TASK TO CARRY OUT: Only a number is expected: how many lines in these records mention the word "below"?

(Collected data)
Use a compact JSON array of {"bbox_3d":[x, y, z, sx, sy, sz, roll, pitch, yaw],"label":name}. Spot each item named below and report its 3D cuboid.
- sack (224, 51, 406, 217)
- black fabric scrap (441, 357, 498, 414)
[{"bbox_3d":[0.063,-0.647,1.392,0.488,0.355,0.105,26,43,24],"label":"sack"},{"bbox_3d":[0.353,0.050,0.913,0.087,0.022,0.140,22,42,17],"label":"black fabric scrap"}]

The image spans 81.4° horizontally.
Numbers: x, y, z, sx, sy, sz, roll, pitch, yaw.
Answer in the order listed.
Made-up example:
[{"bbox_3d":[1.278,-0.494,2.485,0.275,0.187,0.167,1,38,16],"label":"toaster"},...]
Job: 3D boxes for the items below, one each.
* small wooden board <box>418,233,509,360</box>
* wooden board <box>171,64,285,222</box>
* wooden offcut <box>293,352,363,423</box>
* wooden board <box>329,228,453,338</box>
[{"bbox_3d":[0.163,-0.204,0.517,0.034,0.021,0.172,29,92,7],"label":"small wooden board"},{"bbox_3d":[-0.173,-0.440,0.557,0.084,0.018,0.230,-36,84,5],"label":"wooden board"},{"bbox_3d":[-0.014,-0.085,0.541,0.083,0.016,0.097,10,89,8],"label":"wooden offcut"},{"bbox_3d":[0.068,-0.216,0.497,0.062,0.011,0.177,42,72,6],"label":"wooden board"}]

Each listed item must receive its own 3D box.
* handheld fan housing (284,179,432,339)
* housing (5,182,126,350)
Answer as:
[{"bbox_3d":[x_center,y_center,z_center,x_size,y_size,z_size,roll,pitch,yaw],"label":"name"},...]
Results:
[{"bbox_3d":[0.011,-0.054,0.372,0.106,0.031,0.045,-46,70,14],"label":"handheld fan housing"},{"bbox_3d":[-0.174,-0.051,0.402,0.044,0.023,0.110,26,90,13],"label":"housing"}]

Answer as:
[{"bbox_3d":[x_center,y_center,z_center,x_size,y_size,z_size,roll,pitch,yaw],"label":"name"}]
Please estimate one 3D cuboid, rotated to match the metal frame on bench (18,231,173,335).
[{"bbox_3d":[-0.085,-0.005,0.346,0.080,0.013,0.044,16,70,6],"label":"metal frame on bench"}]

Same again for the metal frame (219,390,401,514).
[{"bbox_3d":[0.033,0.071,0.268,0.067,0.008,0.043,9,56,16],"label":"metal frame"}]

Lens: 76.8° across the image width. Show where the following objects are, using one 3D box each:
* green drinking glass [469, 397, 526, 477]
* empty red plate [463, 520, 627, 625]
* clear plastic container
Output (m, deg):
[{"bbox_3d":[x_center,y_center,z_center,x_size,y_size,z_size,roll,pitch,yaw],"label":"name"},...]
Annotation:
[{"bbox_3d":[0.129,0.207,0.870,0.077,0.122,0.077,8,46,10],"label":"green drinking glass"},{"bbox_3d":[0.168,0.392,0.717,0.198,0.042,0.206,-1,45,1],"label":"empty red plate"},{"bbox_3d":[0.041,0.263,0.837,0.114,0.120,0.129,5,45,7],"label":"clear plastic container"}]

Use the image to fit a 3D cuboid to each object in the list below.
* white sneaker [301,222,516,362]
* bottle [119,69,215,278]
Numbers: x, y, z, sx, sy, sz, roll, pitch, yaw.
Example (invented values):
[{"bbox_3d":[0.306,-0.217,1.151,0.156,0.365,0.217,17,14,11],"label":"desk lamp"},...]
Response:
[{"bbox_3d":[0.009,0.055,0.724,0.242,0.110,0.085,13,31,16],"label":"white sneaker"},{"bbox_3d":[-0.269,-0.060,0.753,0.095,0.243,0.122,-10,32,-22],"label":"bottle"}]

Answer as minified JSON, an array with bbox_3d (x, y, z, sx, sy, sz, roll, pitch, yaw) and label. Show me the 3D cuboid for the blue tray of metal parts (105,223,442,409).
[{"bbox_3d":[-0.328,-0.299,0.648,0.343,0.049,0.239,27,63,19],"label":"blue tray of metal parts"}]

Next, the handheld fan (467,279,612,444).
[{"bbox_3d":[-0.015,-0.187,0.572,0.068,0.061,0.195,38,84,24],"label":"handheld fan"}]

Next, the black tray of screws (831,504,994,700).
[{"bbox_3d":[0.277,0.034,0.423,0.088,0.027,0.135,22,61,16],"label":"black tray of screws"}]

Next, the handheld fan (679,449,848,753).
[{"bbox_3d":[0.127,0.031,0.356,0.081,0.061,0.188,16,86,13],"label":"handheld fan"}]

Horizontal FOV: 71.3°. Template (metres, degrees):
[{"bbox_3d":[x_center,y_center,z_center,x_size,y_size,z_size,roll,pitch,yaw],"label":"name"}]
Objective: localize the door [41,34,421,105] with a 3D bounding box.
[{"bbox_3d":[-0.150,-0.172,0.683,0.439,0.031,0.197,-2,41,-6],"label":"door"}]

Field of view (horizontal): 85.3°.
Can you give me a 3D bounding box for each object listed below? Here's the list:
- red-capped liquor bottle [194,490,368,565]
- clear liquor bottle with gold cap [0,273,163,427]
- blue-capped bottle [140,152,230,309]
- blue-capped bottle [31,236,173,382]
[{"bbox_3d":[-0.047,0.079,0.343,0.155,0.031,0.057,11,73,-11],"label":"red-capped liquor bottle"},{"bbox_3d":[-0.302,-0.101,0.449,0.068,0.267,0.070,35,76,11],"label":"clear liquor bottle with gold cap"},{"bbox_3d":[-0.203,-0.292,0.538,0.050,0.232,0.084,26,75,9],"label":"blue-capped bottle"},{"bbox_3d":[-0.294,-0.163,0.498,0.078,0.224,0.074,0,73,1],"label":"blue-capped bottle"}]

OUTPUT OF THE TASK: 4